*What is required*. Without any pictures, print the lines below from the one that has "left eye: (394, 239)" through the one that has "left back paw: (522, 702)", exactly and nothing else.

Data excerpts
┄┄┄┄┄┄┄┄┄┄┄┄┄┄┄┄┄┄┄┄

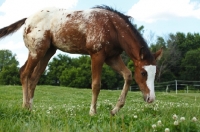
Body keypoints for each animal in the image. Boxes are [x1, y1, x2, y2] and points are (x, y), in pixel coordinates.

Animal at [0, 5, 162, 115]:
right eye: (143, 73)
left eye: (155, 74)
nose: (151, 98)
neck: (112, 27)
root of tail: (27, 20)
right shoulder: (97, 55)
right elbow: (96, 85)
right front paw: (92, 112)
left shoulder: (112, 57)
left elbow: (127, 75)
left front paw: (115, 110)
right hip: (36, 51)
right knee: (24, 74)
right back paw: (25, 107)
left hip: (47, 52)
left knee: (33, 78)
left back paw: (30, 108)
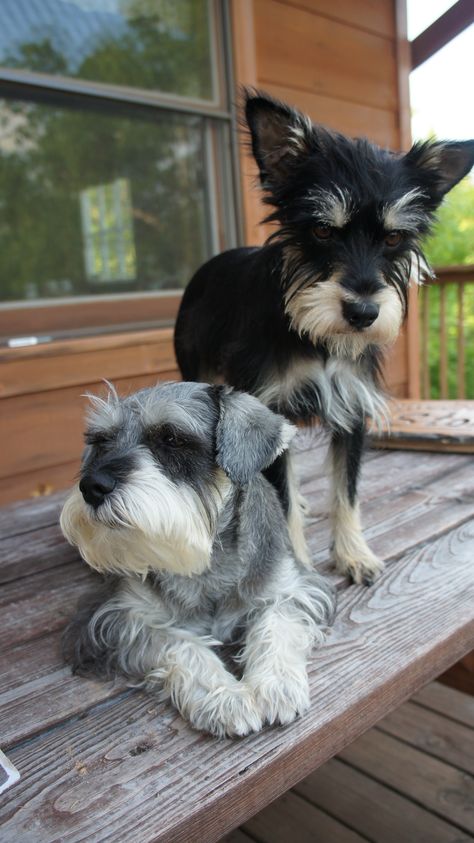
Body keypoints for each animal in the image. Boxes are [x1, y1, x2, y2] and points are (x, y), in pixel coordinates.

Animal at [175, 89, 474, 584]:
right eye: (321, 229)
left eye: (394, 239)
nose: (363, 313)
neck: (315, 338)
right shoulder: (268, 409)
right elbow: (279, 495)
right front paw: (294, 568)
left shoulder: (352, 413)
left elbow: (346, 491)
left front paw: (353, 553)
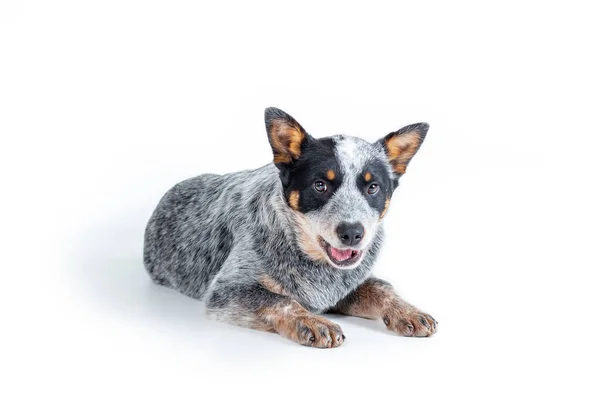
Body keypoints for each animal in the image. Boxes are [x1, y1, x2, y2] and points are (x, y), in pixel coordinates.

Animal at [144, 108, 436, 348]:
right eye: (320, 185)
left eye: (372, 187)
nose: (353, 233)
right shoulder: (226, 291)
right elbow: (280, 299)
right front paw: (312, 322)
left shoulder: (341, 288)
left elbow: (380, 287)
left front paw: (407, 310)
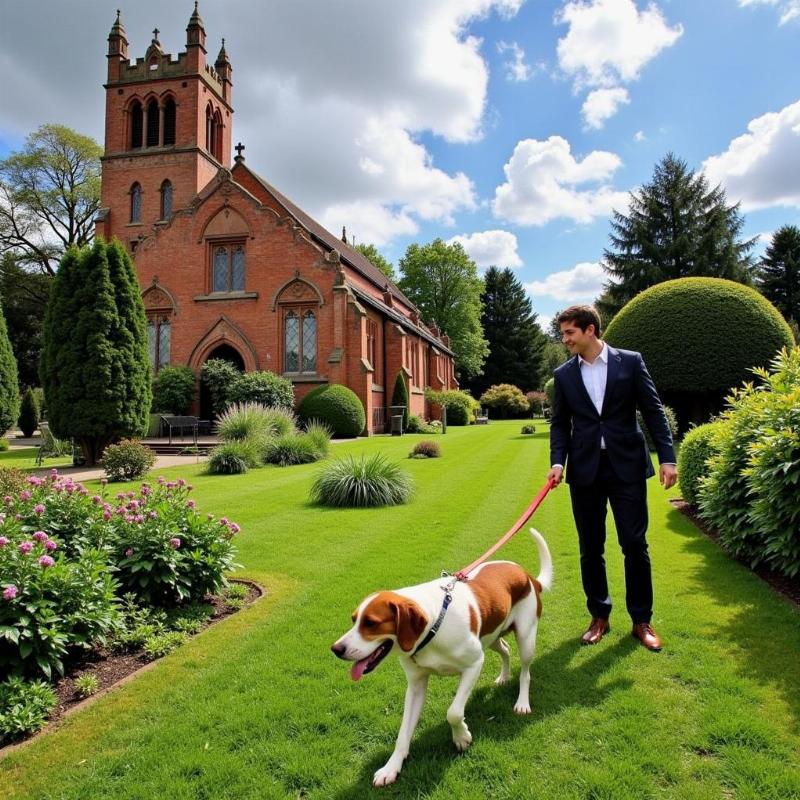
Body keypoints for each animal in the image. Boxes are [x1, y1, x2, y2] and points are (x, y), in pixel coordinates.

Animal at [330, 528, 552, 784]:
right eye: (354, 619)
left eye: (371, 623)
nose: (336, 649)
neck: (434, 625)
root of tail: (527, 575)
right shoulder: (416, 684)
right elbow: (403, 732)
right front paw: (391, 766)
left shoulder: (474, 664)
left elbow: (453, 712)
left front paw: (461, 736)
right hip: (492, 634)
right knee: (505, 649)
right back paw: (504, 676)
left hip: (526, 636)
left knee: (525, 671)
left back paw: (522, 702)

┄┄┄┄┄┄┄┄┄┄┄┄┄┄┄┄┄┄┄┄

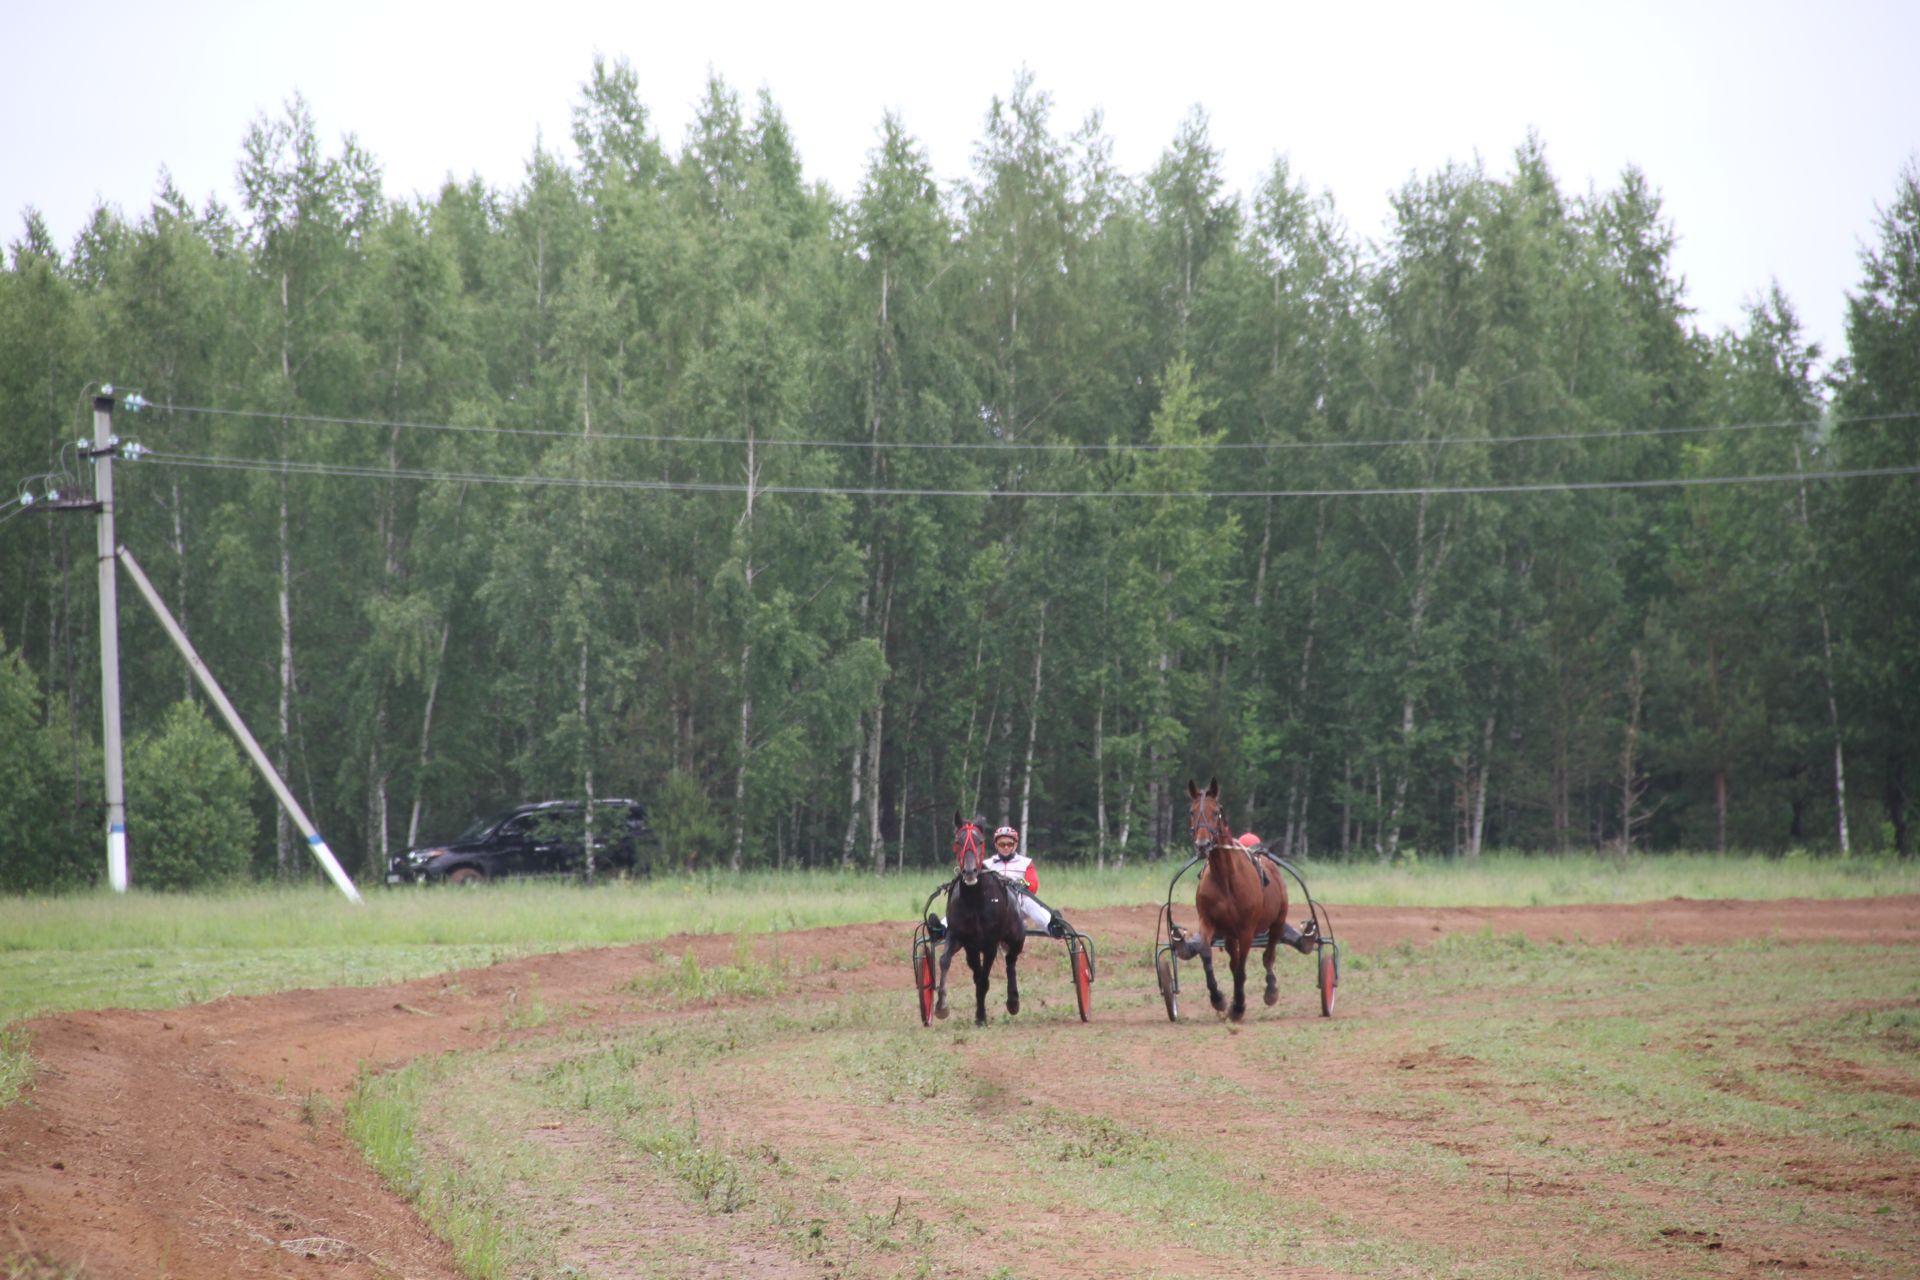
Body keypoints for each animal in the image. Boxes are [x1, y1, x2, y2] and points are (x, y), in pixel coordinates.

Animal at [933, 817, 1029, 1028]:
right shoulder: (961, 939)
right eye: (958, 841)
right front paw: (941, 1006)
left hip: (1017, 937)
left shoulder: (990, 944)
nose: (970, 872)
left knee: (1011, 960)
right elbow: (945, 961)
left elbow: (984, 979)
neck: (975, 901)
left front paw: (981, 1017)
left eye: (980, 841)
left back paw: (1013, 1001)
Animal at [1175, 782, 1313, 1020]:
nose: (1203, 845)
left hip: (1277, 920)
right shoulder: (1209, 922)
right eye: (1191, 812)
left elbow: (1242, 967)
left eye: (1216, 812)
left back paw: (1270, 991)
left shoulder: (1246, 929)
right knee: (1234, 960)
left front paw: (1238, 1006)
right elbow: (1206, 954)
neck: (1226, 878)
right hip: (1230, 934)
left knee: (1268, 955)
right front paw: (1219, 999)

┄┄┄┄┄┄┄┄┄┄┄┄┄┄┄┄┄┄┄┄

*Solution for this exercise*.
left eye: (394, 239)
nose: (363, 313)
neck: (315, 338)
right shoulder: (268, 409)
right elbow: (279, 495)
right front paw: (294, 568)
left shoulder: (352, 413)
left elbow: (346, 491)
left front paw: (353, 553)
Body keypoints for each animal in the image. Boxes are [x1, y1, x2, y2] and points are (x, y), in pixel coordinates.

Animal at [144, 108, 436, 348]:
right eye: (320, 185)
left eye: (372, 187)
nose: (353, 233)
right shoulder: (226, 291)
right elbow: (280, 299)
right front paw: (312, 322)
left shoulder: (341, 288)
left elbow: (380, 287)
left front paw: (407, 310)
Body keypoints for each animal in the image. Boxes are [x1, y1, x2, y2] and points are (x, y), in pixel coordinates.

Animal at [330, 528, 552, 784]:
right eye: (354, 619)
left eye: (371, 623)
nose: (336, 649)
neck: (434, 625)
root of tail: (527, 575)
right shoulder: (416, 684)
right elbow: (403, 732)
right front paw: (391, 766)
left shoulder: (474, 664)
left elbow: (453, 712)
left front paw: (461, 736)
right hip: (492, 634)
right knee: (505, 649)
right back paw: (504, 676)
left hip: (526, 636)
left knee: (525, 671)
left back paw: (522, 702)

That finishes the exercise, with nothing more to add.